Lagartijo y Roca Rey a hombros en Los Califas


Lagartijo ofreció una versión mucho más artística de la que nos tenía acostumbrados en su etapa de novillero

Lagartijo y Roca Rey a hombros./Foto: Lances de Futuro
Lagartijo y Roca Rey a hombros./Foto: Lances de Futuro
Alternativa de Lagartijo./Foto: Lances de Futuro
Alternativa de Lagartijo./Foto: Lances de Futuro

La alternativa soñada para cualquier torero. Hacerlo en su tierra cortándole las dos orejas a su oponente no puede ser mayor deseo. Pero ocurre que los planteamientos generales de este espectáculo ritual deben repensarse urgentemente bajo riesgo de que cada vez interese menos porque tiene menos evidencias de sus principios fundacionales. Los espadas de postín imponen comportamientos de poco compromiso y emoción muy, muy contenida.

Así las cosas, en el de la alternativa, Lagartijo ofreció una versión mucho más artística de la que nos tenía acostumbrados en su etapa de novillero, mudando estética por arrojo. Algunos naturales fueron de calidad. El toro, por su parte, se dejó hacer. Un toro de los de ahora, para hacerlo bonito sin que las estrecheces impongan su ley. Cobró una estocada fulminante y las dos orejas fueron al esportón.

Talavante recetó un aseado saludo capotero, al que contestó Roca Rey con un quite de gran vistosidad. La faena se inició con unas expectativas que más tarde se disolvieron como un azucarillo en el café. El de Núñez, carente de fuerza y raza se apagó a las primeras de cambio. Esto es lo que hay. No hay problemas, no hay más emoción. Si sirve se compone una faenita artística y si no tiene fuerza o plantea el más mínimo problema, tampoco importa.

Roca Rey pechó con un primer toro de estampa decimonónica que a la muleta llegó hecho un marrajo, soltando la cara y tirando cornadas por ambos pitones. El torero, sin ninguna posibilidad artística optó por la exposición y el valor, pilares por otra parte de su tauromaquia. Porfió con tesón, algunas veces fuera de cacho, y tras una contundente estocada recibió un premio a la actitud.

El segundo de Talavante se lidió lamentablemente, como casi toda la corrida. A la muleta llegó como llegaron sus hermanos. Falto de acometividad y sin declarar aptitudes, pero el oficio del extremeño ocultó incertidumbres construyendo una faena de estética muy vistosa y personal, a ratos fría y más emotiva hacia el final del trabajo.

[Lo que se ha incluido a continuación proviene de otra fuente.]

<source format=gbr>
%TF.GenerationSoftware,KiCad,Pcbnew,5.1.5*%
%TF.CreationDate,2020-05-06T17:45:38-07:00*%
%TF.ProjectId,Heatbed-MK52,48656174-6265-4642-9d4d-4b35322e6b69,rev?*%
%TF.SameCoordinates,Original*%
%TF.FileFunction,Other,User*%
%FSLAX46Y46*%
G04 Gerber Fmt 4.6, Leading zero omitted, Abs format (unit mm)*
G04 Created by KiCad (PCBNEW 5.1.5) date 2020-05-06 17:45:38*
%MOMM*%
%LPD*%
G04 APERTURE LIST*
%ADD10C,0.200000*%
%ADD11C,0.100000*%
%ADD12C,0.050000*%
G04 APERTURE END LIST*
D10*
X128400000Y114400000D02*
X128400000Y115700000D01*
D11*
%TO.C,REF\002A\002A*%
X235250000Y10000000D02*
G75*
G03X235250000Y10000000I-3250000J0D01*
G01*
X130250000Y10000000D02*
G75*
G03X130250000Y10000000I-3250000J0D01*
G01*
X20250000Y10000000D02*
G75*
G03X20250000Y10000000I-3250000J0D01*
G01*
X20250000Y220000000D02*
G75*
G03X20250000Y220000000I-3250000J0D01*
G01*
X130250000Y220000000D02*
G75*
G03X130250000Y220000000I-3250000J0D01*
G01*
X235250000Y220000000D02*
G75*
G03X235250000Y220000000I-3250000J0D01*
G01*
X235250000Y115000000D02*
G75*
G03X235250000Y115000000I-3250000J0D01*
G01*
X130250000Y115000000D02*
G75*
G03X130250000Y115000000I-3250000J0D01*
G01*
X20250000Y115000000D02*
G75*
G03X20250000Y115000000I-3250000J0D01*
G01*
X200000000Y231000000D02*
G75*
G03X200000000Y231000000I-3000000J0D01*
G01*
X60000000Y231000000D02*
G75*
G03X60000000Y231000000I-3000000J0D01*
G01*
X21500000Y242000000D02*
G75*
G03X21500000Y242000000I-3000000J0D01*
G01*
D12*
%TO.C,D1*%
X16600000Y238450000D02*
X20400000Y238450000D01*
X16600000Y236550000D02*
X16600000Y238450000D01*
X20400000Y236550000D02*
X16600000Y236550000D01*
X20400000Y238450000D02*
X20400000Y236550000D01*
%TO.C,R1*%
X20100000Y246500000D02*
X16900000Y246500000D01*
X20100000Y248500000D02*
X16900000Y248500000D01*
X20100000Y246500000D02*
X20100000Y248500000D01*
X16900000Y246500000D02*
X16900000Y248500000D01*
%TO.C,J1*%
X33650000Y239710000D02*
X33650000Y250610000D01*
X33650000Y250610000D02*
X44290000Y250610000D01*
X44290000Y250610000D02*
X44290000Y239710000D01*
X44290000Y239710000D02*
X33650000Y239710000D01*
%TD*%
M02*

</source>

Poder técnico con tan poco oponente.

Al guión de toda la corrida se repitió de nuevo en el segundo de Roca Rey. Toro incierto, falto de raza y sin revelar intenciones. Su matador optó por el efectismo ponderando el mantazo por el muletazo, pero con una disposición indiscutible. Faena carente de temple con un oponente que no planteaba más compromisos, generosamente premiado con las dos orejas.

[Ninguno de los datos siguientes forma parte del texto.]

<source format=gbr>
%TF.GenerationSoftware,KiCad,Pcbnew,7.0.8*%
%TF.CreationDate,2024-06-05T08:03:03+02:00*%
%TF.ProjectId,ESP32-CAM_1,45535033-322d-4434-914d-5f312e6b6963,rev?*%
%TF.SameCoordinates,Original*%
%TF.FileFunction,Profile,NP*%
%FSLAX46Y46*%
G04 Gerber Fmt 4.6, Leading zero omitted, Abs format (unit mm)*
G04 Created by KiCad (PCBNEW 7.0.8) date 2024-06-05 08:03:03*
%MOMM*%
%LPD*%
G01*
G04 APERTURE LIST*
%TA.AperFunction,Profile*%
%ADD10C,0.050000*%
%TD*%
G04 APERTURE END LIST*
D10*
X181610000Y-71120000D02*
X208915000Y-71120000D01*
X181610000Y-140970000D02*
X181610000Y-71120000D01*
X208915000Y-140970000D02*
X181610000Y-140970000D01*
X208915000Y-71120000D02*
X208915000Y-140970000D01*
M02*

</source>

El último de la tarde planteó problemas a Lagartijo. Equivocó las distancias, encimando a un animal que pedía distancia para poder templar una embestida a trompicones. 

Ficha de la corrida

  • Coso de Los Califas. Media entrada en tarde calurosa y con viento.
  • Toros de Álvaro Núñez. Justos de presentación, faltos de raza y fijeza, aunque sin plantear problemas excepto quinto y sexto. La mayoría se rajaron al final de la lidia.
  • Alejandro Talavante (De catafalco y oro): Aplausos y aplausos.
  • Roca Rey (De tabaco y oro). Oreja y dos orejas.
  • Lagartijo (De blanco y plata). Dos orejas y silencio.